Thinking about it, I think it comes down to the fact that I have a feeling that guys would be more likely to be confrontational or judgmental. If I AM someplace like a supermarket with guys around, I keep a close eye on them to see how they react. I think a small part of me is on constant alert for the cry of "Hey, that's a guy in a dress!"

This all came to me when I was out because for the first time all three of the sales clerks I dealt with while shopping were men. I realized that I was more nervous at the checkout then usual and finally pinned the reason down.

The first one was at the MAC cosmetic counter in a Macy's store. He was a young guy who actually chatted with me for a moment and was very pleasant. The second was a checkout clerk at a pharmacy. He didn't treat me any differently than I would expect him to have if I hadn't been dressed, and even wished me a nice day as I left.

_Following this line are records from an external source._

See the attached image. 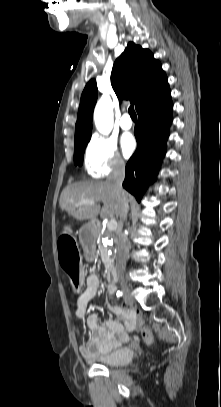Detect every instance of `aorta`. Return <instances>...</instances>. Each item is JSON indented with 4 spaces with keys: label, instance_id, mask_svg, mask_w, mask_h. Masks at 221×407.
I'll return each instance as SVG.
<instances>
[{
    "label": "aorta",
    "instance_id": "1",
    "mask_svg": "<svg viewBox=\"0 0 221 407\" xmlns=\"http://www.w3.org/2000/svg\"><path fill=\"white\" fill-rule=\"evenodd\" d=\"M94 122L102 134H109L113 128V105L107 96H102L94 110Z\"/></svg>",
    "mask_w": 221,
    "mask_h": 407
}]
</instances>
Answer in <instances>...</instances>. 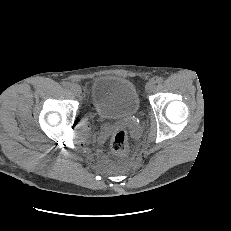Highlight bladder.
I'll use <instances>...</instances> for the list:
<instances>
[{"mask_svg": "<svg viewBox=\"0 0 231 231\" xmlns=\"http://www.w3.org/2000/svg\"><path fill=\"white\" fill-rule=\"evenodd\" d=\"M91 101L103 119H117L136 114L140 101L134 84L122 77L102 75L91 84Z\"/></svg>", "mask_w": 231, "mask_h": 231, "instance_id": "obj_1", "label": "bladder"}]
</instances>
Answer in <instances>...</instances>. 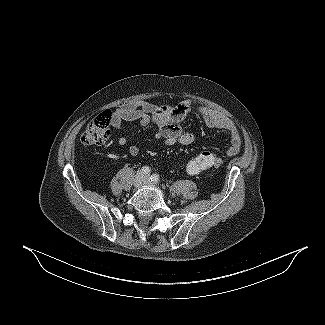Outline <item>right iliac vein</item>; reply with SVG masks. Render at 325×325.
Here are the masks:
<instances>
[{"label":"right iliac vein","instance_id":"63e3f726","mask_svg":"<svg viewBox=\"0 0 325 325\" xmlns=\"http://www.w3.org/2000/svg\"><path fill=\"white\" fill-rule=\"evenodd\" d=\"M144 181H145V176L142 171H139L135 175L133 185H134V187L138 188L144 183Z\"/></svg>","mask_w":325,"mask_h":325}]
</instances>
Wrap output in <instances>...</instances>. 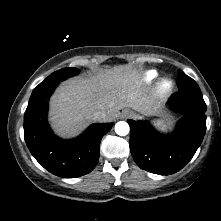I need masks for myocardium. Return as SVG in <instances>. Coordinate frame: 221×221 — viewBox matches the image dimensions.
Wrapping results in <instances>:
<instances>
[{"instance_id":"f54148a6","label":"myocardium","mask_w":221,"mask_h":221,"mask_svg":"<svg viewBox=\"0 0 221 221\" xmlns=\"http://www.w3.org/2000/svg\"><path fill=\"white\" fill-rule=\"evenodd\" d=\"M174 84L170 79H162L158 85V91L161 95H167L173 90Z\"/></svg>"}]
</instances>
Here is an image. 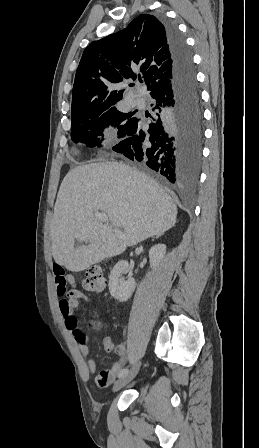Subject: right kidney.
Masks as SVG:
<instances>
[{
  "mask_svg": "<svg viewBox=\"0 0 259 448\" xmlns=\"http://www.w3.org/2000/svg\"><path fill=\"white\" fill-rule=\"evenodd\" d=\"M165 250V244H156V246H153L149 250L151 268L160 266V262L164 258ZM129 270L127 260H119L109 276V292L118 302H127L136 288V282L132 276H127V280L122 276V274H128Z\"/></svg>",
  "mask_w": 259,
  "mask_h": 448,
  "instance_id": "ca27d5eb",
  "label": "right kidney"
}]
</instances>
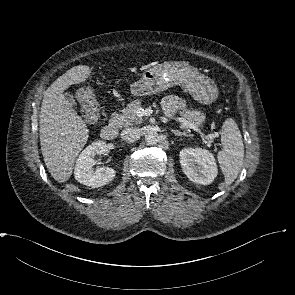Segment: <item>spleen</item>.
Here are the masks:
<instances>
[{
	"label": "spleen",
	"mask_w": 295,
	"mask_h": 295,
	"mask_svg": "<svg viewBox=\"0 0 295 295\" xmlns=\"http://www.w3.org/2000/svg\"><path fill=\"white\" fill-rule=\"evenodd\" d=\"M222 148L218 153V162L225 178V185H230L237 178L244 159L242 135L232 118L224 121L221 131Z\"/></svg>",
	"instance_id": "3e777b00"
}]
</instances>
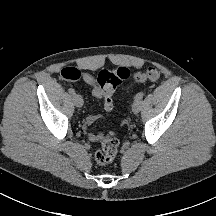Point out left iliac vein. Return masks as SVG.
<instances>
[{
  "label": "left iliac vein",
  "instance_id": "left-iliac-vein-1",
  "mask_svg": "<svg viewBox=\"0 0 216 216\" xmlns=\"http://www.w3.org/2000/svg\"><path fill=\"white\" fill-rule=\"evenodd\" d=\"M141 109V102L140 101H134L133 105H132V111L137 114L139 113Z\"/></svg>",
  "mask_w": 216,
  "mask_h": 216
}]
</instances>
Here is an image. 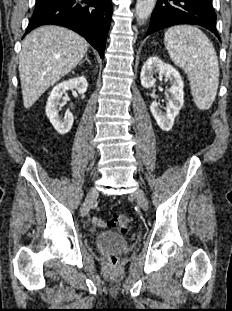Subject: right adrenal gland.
<instances>
[{
	"label": "right adrenal gland",
	"instance_id": "2a0ac1e0",
	"mask_svg": "<svg viewBox=\"0 0 232 311\" xmlns=\"http://www.w3.org/2000/svg\"><path fill=\"white\" fill-rule=\"evenodd\" d=\"M85 61H87L90 64V60L88 59L87 55L85 56V59L82 60L79 65H81L82 63H84Z\"/></svg>",
	"mask_w": 232,
	"mask_h": 311
}]
</instances>
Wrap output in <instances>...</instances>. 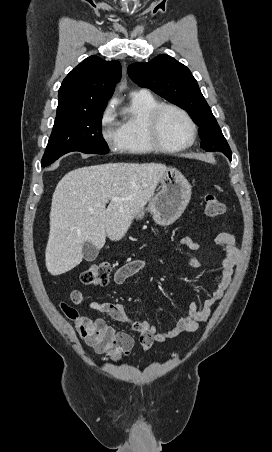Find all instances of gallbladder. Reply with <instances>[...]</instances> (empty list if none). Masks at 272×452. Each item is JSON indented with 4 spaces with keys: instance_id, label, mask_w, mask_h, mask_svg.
Returning a JSON list of instances; mask_svg holds the SVG:
<instances>
[{
    "instance_id": "1",
    "label": "gallbladder",
    "mask_w": 272,
    "mask_h": 452,
    "mask_svg": "<svg viewBox=\"0 0 272 452\" xmlns=\"http://www.w3.org/2000/svg\"><path fill=\"white\" fill-rule=\"evenodd\" d=\"M83 257L87 261L94 260L98 253L99 249L91 242H85L82 247Z\"/></svg>"
}]
</instances>
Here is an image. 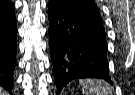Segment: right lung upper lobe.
Listing matches in <instances>:
<instances>
[{
    "label": "right lung upper lobe",
    "mask_w": 135,
    "mask_h": 95,
    "mask_svg": "<svg viewBox=\"0 0 135 95\" xmlns=\"http://www.w3.org/2000/svg\"><path fill=\"white\" fill-rule=\"evenodd\" d=\"M14 5L10 0H0V17L13 15Z\"/></svg>",
    "instance_id": "cb5924a9"
}]
</instances>
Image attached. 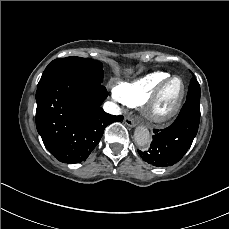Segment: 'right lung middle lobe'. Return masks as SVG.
I'll return each instance as SVG.
<instances>
[{
  "mask_svg": "<svg viewBox=\"0 0 229 229\" xmlns=\"http://www.w3.org/2000/svg\"><path fill=\"white\" fill-rule=\"evenodd\" d=\"M62 75L85 76L102 82V63L97 60L81 57L55 59L44 70L38 87Z\"/></svg>",
  "mask_w": 229,
  "mask_h": 229,
  "instance_id": "1",
  "label": "right lung middle lobe"
}]
</instances>
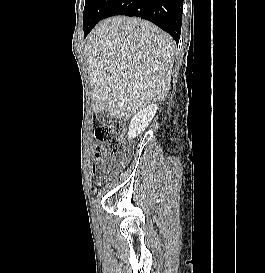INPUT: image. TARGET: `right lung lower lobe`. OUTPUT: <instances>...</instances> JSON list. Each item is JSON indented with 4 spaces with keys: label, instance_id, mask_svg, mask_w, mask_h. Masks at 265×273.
I'll return each mask as SVG.
<instances>
[{
    "label": "right lung lower lobe",
    "instance_id": "right-lung-lower-lobe-1",
    "mask_svg": "<svg viewBox=\"0 0 265 273\" xmlns=\"http://www.w3.org/2000/svg\"><path fill=\"white\" fill-rule=\"evenodd\" d=\"M182 14L183 0H114L103 19L114 15L137 16L153 22L168 32L178 43ZM91 30L84 35L86 36Z\"/></svg>",
    "mask_w": 265,
    "mask_h": 273
}]
</instances>
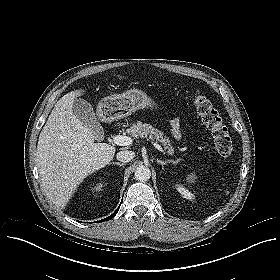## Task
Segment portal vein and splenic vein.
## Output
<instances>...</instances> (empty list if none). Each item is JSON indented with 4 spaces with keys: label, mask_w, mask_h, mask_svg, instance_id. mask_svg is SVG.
Listing matches in <instances>:
<instances>
[{
    "label": "portal vein and splenic vein",
    "mask_w": 280,
    "mask_h": 280,
    "mask_svg": "<svg viewBox=\"0 0 280 280\" xmlns=\"http://www.w3.org/2000/svg\"><path fill=\"white\" fill-rule=\"evenodd\" d=\"M113 142H114L116 145H119V146H127V145L132 144L133 140H132L131 137H128V136L116 135V136L113 137ZM153 145H154L155 148H157L159 151H161V152L164 153L163 148H162L159 144L153 143Z\"/></svg>",
    "instance_id": "1"
}]
</instances>
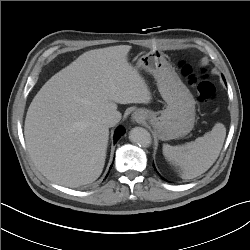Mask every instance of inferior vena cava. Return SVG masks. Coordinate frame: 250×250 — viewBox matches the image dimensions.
Here are the masks:
<instances>
[{"mask_svg": "<svg viewBox=\"0 0 250 250\" xmlns=\"http://www.w3.org/2000/svg\"><path fill=\"white\" fill-rule=\"evenodd\" d=\"M121 119V113L118 111H113L107 114L103 119L102 122L107 127H113L116 125Z\"/></svg>", "mask_w": 250, "mask_h": 250, "instance_id": "602c4592", "label": "inferior vena cava"}]
</instances>
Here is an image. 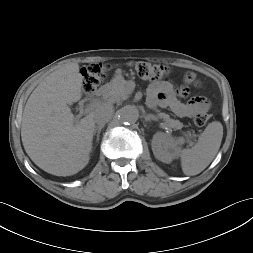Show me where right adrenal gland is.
Here are the masks:
<instances>
[{
    "label": "right adrenal gland",
    "instance_id": "obj_1",
    "mask_svg": "<svg viewBox=\"0 0 253 253\" xmlns=\"http://www.w3.org/2000/svg\"><path fill=\"white\" fill-rule=\"evenodd\" d=\"M103 127H104V125H99V126H96L95 129H94V135L97 136V138H96L97 142L99 141L100 132H101Z\"/></svg>",
    "mask_w": 253,
    "mask_h": 253
}]
</instances>
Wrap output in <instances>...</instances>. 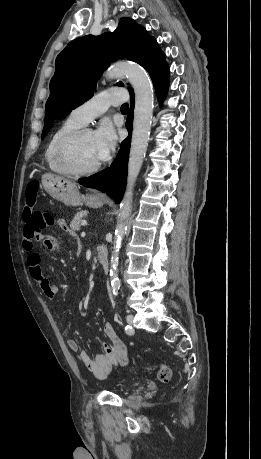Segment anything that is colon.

Finally, the cashier in the express lane of a supermarket. Same deal. No reaction different than any I'd seen by a woman. So maybe now I'll 'get over' my feeling of unease around guys a bit? I still don't think I'll be walking through any construction sites soon, but maybe it is one more concern that I can put to rest.

BTW: Had a great day out. All day shopping and driving in a crowded city, wearing a short skirt, V-neck blouse (with cleavage, I finally got it to work right!) pantyhose and a bit of jewelry. Not a single negative reaction all day. Just what I needed to regain some confidence after not being out for a few months!

Eryn
10-11-2011, 11:32 PM
In a retail or restaurant situation I don't think that there is anything to worry about. The men in that situation wouldn't risk their job by offending you. Now if it is a masculine-oriented business I may be wrong, but I don't often have the urge to buy auto parts or get my machine work done en femme.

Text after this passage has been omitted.